Not everyone is going to get the outcome they want, in any case.

And it’s the folks who don’t get what they want out of this election-and this applies to either side-who will hold the key to America’s integrity over the next 78 days.

Please think this through-regardless of which side of the divide you stand upon.

Please think about what you say, or print, or post, or tweet between now and January 20.

We’ve been playing with fire for decades when it comes to the very fabric of our civic life.

This year reminds us that it’s not a game.


A handful of subscribers canceled after last week’s endorsement of Joe Biden.

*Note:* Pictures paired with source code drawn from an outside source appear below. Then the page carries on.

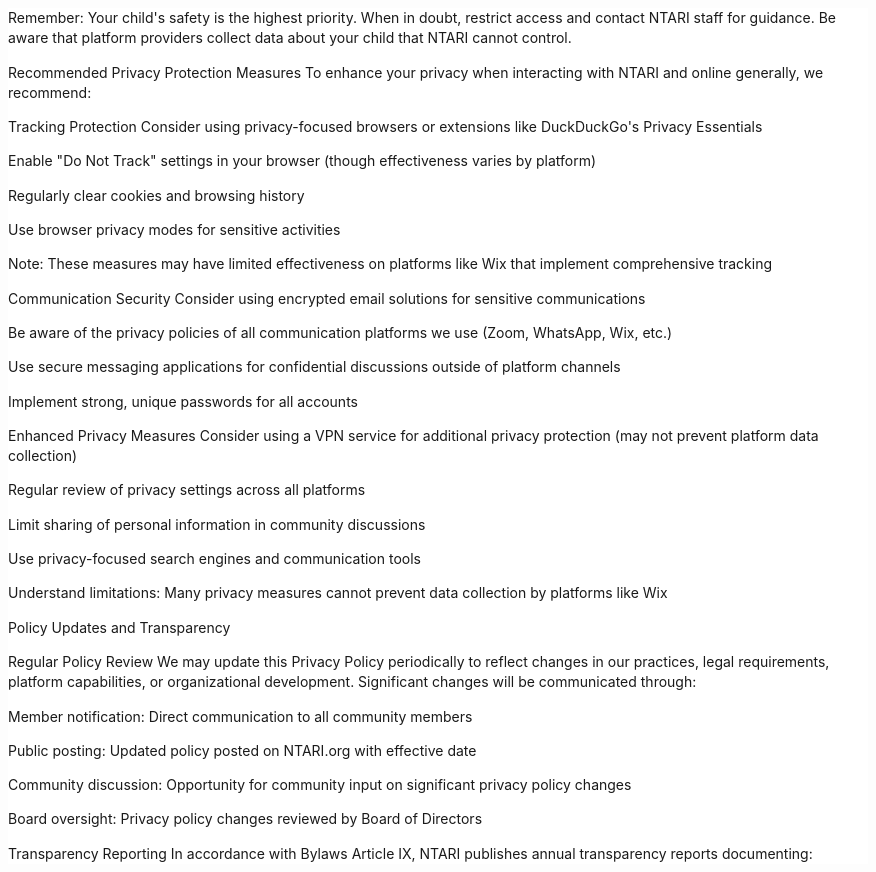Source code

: 

Remember: Your child's safety is the highest priority. When in doubt, restrict access and contact NTARI staff for guidance. Be aware that platform providers collect data about your child that NTARI cannot control.


Recommended Privacy Protection Measures
To enhance your privacy when interacting with NTARI and online generally, we recommend:


Tracking Protection
Consider using privacy-focused browsers or extensions like DuckDuckGo's Privacy Essentials

Enable "Do Not Track" settings in your browser (though effectiveness varies by platform)

Regularly clear cookies and browsing history

Use browser privacy modes for sensitive activities

Note: These measures may have limited effectiveness on platforms like Wix that implement comprehensive tracking


Communication Security
Consider using encrypted email solutions for sensitive communications

Be aware of the privacy policies of all communication platforms we use (Zoom, WhatsApp, Wix, etc.)

Use secure messaging applications for confidential discussions outside of platform channels

Implement strong, unique passwords for all accounts


Enhanced Privacy Measures
Consider using a VPN service for additional privacy protection (may not prevent platform data collection)

Regular review of privacy settings across all platforms

Limit sharing of personal information in community discussions

Use privacy-focused search engines and communication tools

Understand limitations: Many privacy measures cannot prevent data collection by platforms like Wix


Policy Updates and Transparency

Regular Policy Review
We may update this Privacy Policy periodically to reflect changes in our practices, legal requirements, platform capabilities, or organizational development. Significant changes will be communicated through:

Member notification: Direct communication to all community members

Public posting: Updated policy posted on NTARI.org with effective date

Community discussion: Opportunity for community input on significant privacy policy changes

Board oversight: Privacy policy changes reviewed by Board of Directors


Transparency Reporting
In accordance with Bylaws Article IX, NTARI publishes annual transparency reports documenting:
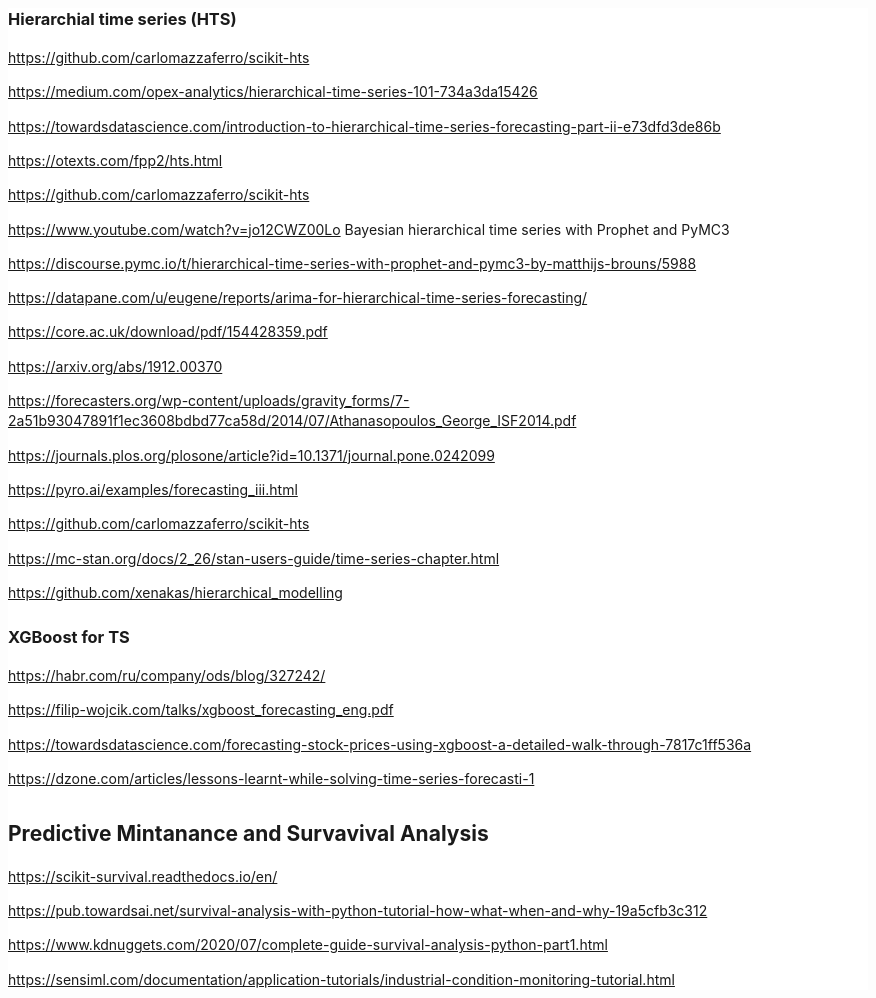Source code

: 
 

### Hierarchial time series (HTS)

https://github.com/carlomazzaferro/scikit-hts

https://medium.com/opex-analytics/hierarchical-time-series-101-734a3da15426

https://towardsdatascience.com/introduction-to-hierarchical-time-series-forecasting-part-ii-e73dfd3de86b

https://otexts.com/fpp2/hts.html

https://github.com/carlomazzaferro/scikit-hts

https://www.youtube.com/watch?v=jo12CWZ00Lo   Bayesian hierarchical time series with Prophet and PyMC3

https://discourse.pymc.io/t/hierarchical-time-series-with-prophet-and-pymc3-by-matthijs-brouns/5988

https://datapane.com/u/eugene/reports/arima-for-hierarchical-time-series-forecasting/

https://core.ac.uk/download/pdf/154428359.pdf

https://arxiv.org/abs/1912.00370

https://forecasters.org/wp-content/uploads/gravity_forms/7-2a51b93047891f1ec3608bdbd77ca58d/2014/07/Athanasopoulos_George_ISF2014.pdf

https://journals.plos.org/plosone/article?id=10.1371/journal.pone.0242099

https://pyro.ai/examples/forecasting_iii.html

https://github.com/carlomazzaferro/scikit-hts

https://mc-stan.org/docs/2_26/stan-users-guide/time-series-chapter.html

https://github.com/xenakas/hierarchical_modelling

### XGBoost for TS

https://habr.com/ru/company/ods/blog/327242/ 

https://filip-wojcik.com/talks/xgboost_forecasting_eng.pdf

https://towardsdatascience.com/forecasting-stock-prices-using-xgboost-a-detailed-walk-through-7817c1ff536a

https://dzone.com/articles/lessons-learnt-while-solving-time-series-forecasti-1


## Predictive Mintanance and Survavival Analysis

https://scikit-survival.readthedocs.io/en/

https://pub.towardsai.net/survival-analysis-with-python-tutorial-how-what-when-and-why-19a5cfb3c312

https://www.kdnuggets.com/2020/07/complete-guide-survival-analysis-python-part1.html

https://sensiml.com/documentation/application-tutorials/industrial-condition-monitoring-tutorial.html
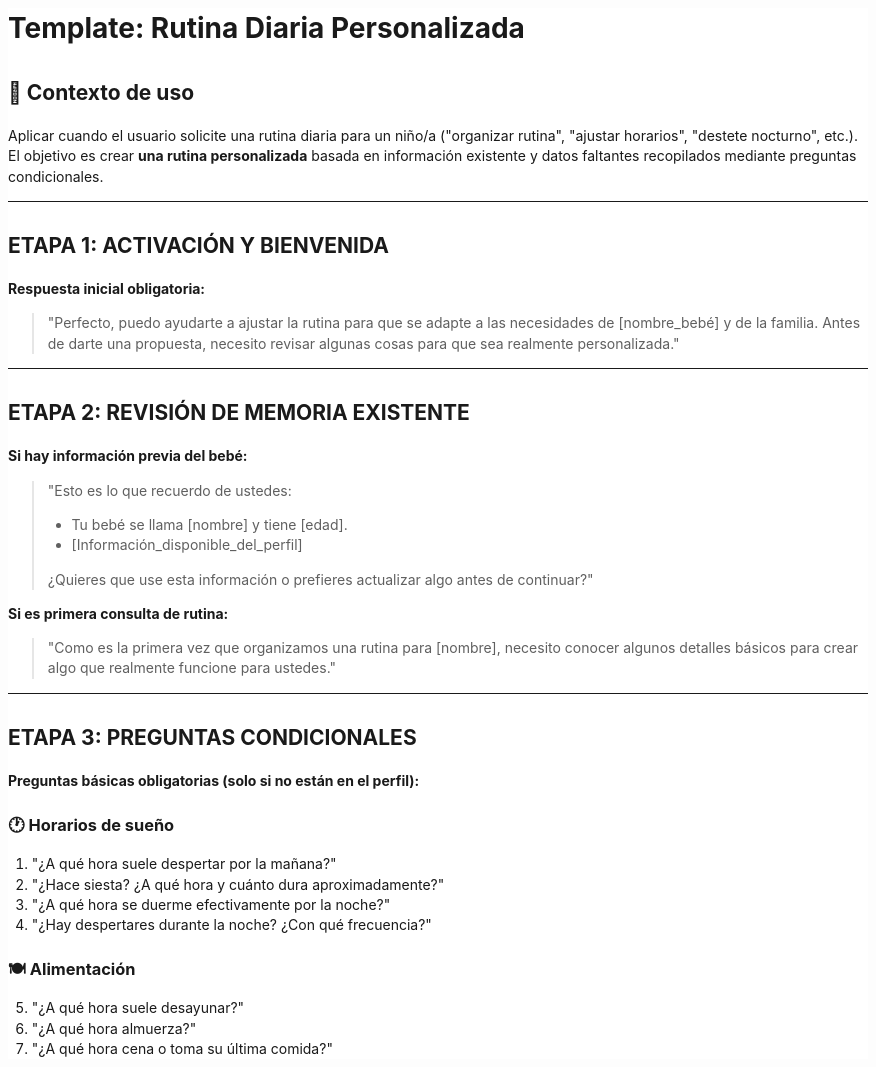 # Template: Rutina Diaria Personalizada

## 🧩 Contexto de uso
Aplicar cuando el usuario solicite una rutina diaria para un niño/a ("organizar rutina", "ajustar horarios", "destete nocturno", etc.).  
El objetivo es crear **una rutina personalizada** basada en información existente y datos faltantes recopilados mediante preguntas condicionales.

---

## ETAPA 1: ACTIVACIÓN Y BIENVENIDA

**Respuesta inicial obligatoria:**
> "Perfecto, puedo ayudarte a ajustar la rutina para que se adapte a las necesidades de [nombre_bebé] y de la familia.
> Antes de darte una propuesta, necesito revisar algunas cosas para que sea realmente personalizada."

---

## ETAPA 2: REVISIÓN DE MEMORIA EXISTENTE

**Si hay información previa del bebé:**
> "Esto es lo que recuerdo de ustedes:
> - Tu bebé se llama [nombre] y tiene [edad].
> - [Información_disponible_del_perfil]
> 
> ¿Quieres que use esta información o prefieres actualizar algo antes de continuar?"

**Si es primera consulta de rutina:**
> "Como es la primera vez que organizamos una rutina para [nombre], necesito conocer algunos detalles básicos para crear algo que realmente funcione para ustedes."

---

## ETAPA 3: PREGUNTAS CONDICIONALES

**Preguntas básicas obligatorias (solo si no están en el perfil):**

### 🕐 Horarios de sueño
1. "¿A qué hora suele despertar por la mañana?"
2. "¿Hace siesta? ¿A qué hora y cuánto dura aproximadamente?"
3. "¿A qué hora se duerme efectivamente por la noche?"
4. "¿Hay despertares durante la noche? ¿Con qué frecuencia?"

### 🍽️ Alimentación
5. "¿A qué hora suele desayunar?"
6. "¿A qué hora almuerza?"
7. "¿A qué hora cena o toma su última comida?"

It was not a large number in relative terms, but I value every reader, and each cancellation carries meaning.

I also acknowledge that a free press works both ways in a free market. Nobody is required to agree or like what I write-or to pay for my reporting and viewpoints.

I respect everyone’s right to their opinions, and I retain respect for many individuals I know who support President Trump.

With that in mind I pass along a couple of notes of additional interest on the cancellations:

  • All of them came from the LA County side of the readership of this column-and that should turn stereotypes upside down for anyone with old-time views of what OC is all about.
  • Not one of the subscribers who canceled noted that the endorsement of Biden was accompanied by a much lengthier critique of the Democrats’ performance as the dominant political party in California and LA.
  • None of them expressed any concern about the column’s critique of the $7 billion bond measure that’s being pushed by the Los Angeles Unified School District amid the tumult of the national political picture and fog of the pandemic.

I realize that there is great passion for national politics.

I urge everyone to keep in mind that the politics and government of the State of California, local counties and cities, and other public agencies are just as important as the Red-Blue conflict that keeps professional partisans busy.